# What rock might this be...?



## EmmaWakefield (15 Jan 2010)

Hello everyone,

I have been an avid follower of the forum for some time now and have thus far failed miserably at contributing I'm afraid. I thought it was about time that I get involved, and as it happens I've been pondering this aquascape for the past couple of days...

http://showcase.aquatic-gardeners.org/2 ... ol=2&id=57

I was wondering whether anyone might have an idea as to what rock has been used? Or what rock might be as effective?

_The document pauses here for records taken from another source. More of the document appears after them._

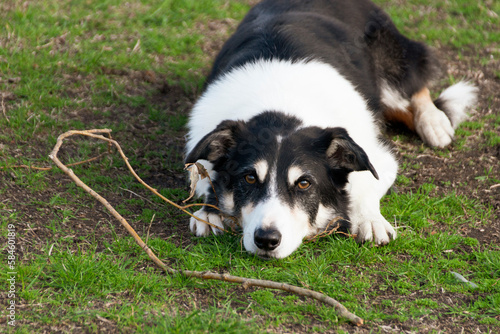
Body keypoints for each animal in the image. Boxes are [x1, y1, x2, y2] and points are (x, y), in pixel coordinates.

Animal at [183, 0, 476, 258]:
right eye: (250, 178)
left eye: (304, 183)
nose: (266, 240)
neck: (281, 100)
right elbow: (204, 174)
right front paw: (209, 210)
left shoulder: (379, 158)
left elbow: (365, 185)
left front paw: (370, 220)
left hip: (394, 64)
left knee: (415, 86)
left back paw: (434, 121)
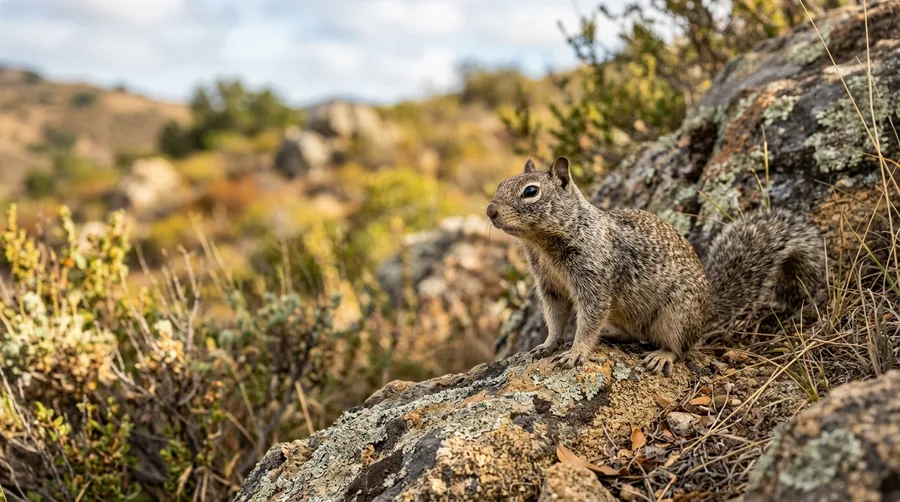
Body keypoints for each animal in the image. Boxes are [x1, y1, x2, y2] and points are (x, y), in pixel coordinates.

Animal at [486, 156, 825, 375]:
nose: (490, 210)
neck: (543, 245)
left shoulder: (595, 279)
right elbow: (556, 319)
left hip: (677, 315)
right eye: (500, 184)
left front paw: (576, 352)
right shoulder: (550, 286)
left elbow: (589, 319)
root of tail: (705, 311)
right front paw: (547, 345)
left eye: (531, 191)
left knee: (680, 347)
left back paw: (662, 356)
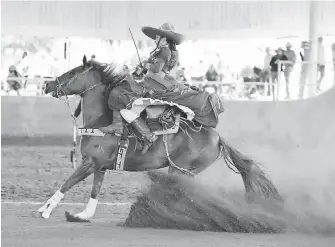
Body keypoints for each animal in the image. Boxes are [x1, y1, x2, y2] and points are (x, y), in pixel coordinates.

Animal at [39, 55, 284, 222]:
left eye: (71, 73)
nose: (47, 84)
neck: (104, 120)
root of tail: (218, 137)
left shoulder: (89, 163)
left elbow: (67, 183)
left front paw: (46, 209)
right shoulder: (100, 166)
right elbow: (94, 191)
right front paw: (83, 215)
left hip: (181, 171)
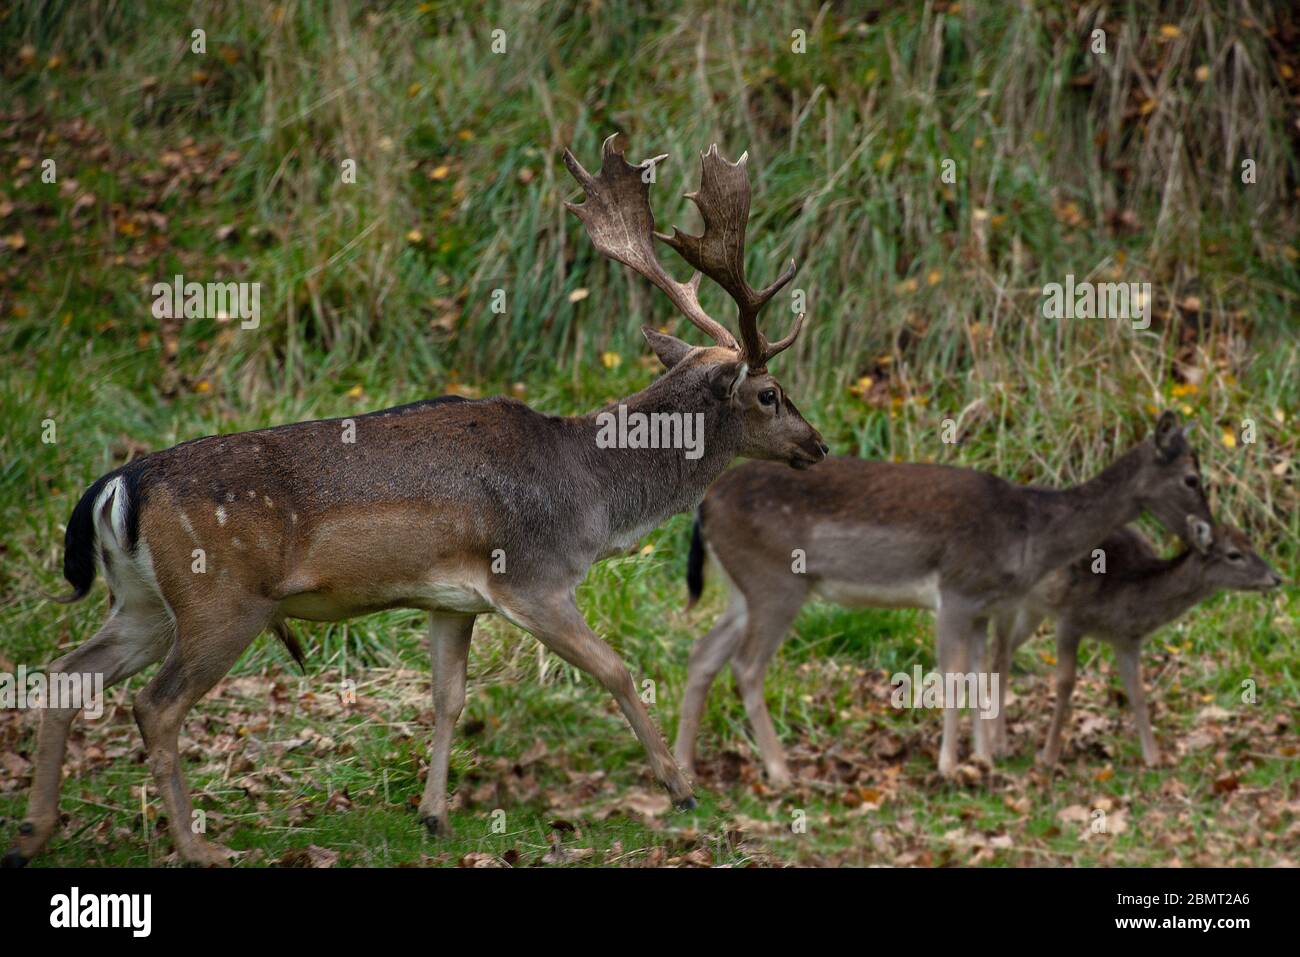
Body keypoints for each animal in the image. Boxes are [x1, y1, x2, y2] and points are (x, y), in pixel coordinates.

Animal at [7, 136, 821, 868]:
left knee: (64, 673)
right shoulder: (534, 578)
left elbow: (448, 698)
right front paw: (680, 789)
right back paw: (196, 845)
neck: (589, 493)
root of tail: (120, 485)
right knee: (156, 705)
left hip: (145, 600)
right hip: (221, 600)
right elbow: (616, 669)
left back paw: (35, 831)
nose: (816, 445)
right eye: (770, 393)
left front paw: (433, 816)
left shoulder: (452, 600)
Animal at [676, 416, 1211, 785]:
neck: (1029, 530)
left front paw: (984, 757)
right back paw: (781, 772)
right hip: (776, 581)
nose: (1207, 531)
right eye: (1191, 478)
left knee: (704, 652)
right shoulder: (955, 590)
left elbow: (979, 672)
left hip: (742, 587)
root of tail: (705, 504)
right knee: (747, 665)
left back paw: (686, 769)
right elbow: (953, 675)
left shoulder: (982, 606)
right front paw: (950, 765)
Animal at [993, 520, 1279, 764]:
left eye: (1250, 543)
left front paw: (1154, 758)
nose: (1277, 578)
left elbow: (1137, 692)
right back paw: (999, 744)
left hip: (1033, 609)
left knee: (1000, 653)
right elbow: (1065, 683)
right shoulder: (1069, 618)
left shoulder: (1127, 640)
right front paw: (1049, 757)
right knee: (1000, 653)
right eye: (1234, 554)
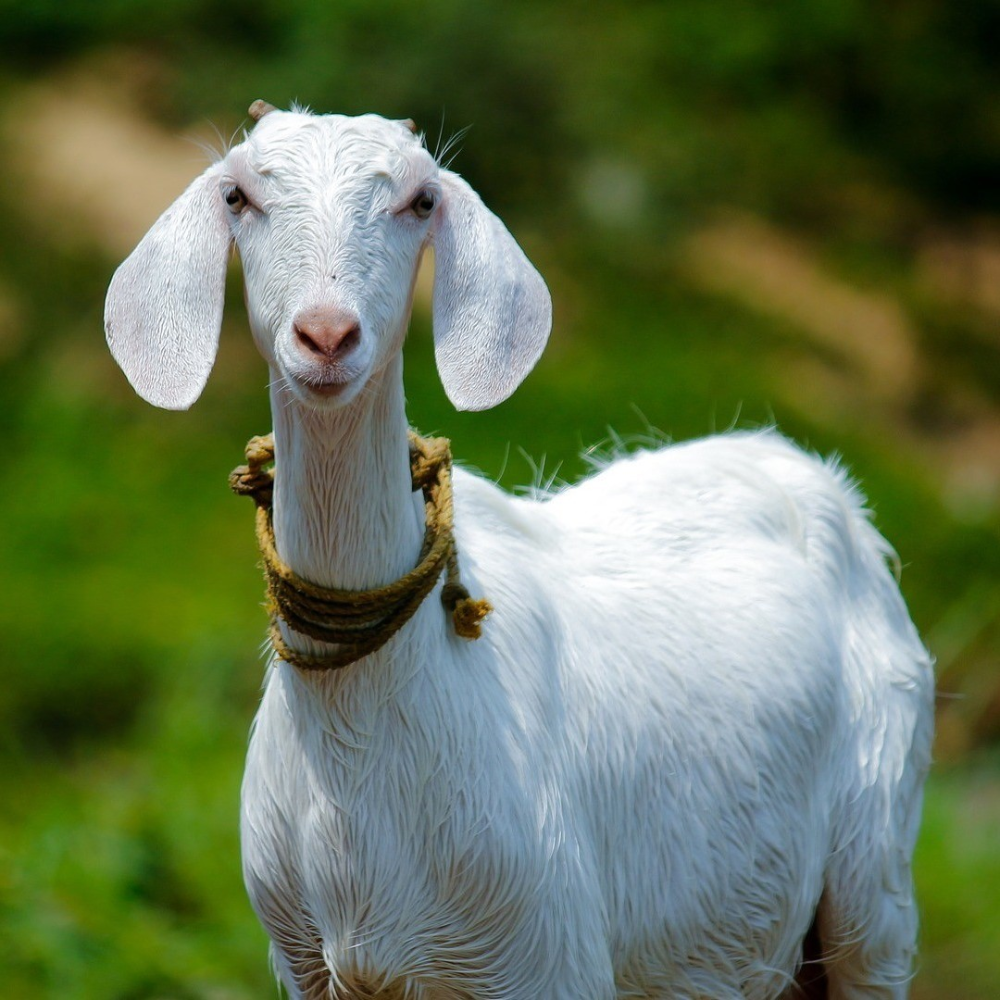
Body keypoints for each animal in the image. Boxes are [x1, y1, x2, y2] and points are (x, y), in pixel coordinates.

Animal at [105, 102, 934, 999]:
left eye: (420, 200)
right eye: (239, 194)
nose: (326, 336)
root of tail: (806, 470)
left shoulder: (549, 953)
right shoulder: (305, 964)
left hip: (877, 872)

To the first of many posts!   

Many thanks,
Emma


----------



## Steve Smith (15 Jan 2010)

Welcome Emma!

I can't really see from the photos what the rock is.  It sort of looks quite rough, like lava rock, but I can't be sure.  Going by the title "Rives volcaniques" it could be volcanic rock of some sort (lava rock).

Bigger image here:

http://www.aquagora.fr/CAPA2009/PHOTOS/ ... PA2009.jpg


----------



## EmmaWakefield (15 Jan 2010)

Cheers Steve,

I had thought lava rock myself, especially as the moss seems to be doing so well on it. I'll have a look next time I'm at TGM. Love this aquascape, I think I've found my inspiration for my text tank. 

Regards,
Emma.


----------



## Steve Smith (15 Jan 2010)

Lava rock can be bought at most supermarkets...  Just check out the barbeque coals section   You should research if it's treated with any chemicals (standard disclaimer!) but I wouldn't of thought so...


----------



## EmmaWakefield (15 Jan 2010)

Oh nice one, thanks for that! I shall have a look.

Regards,
Emma


----------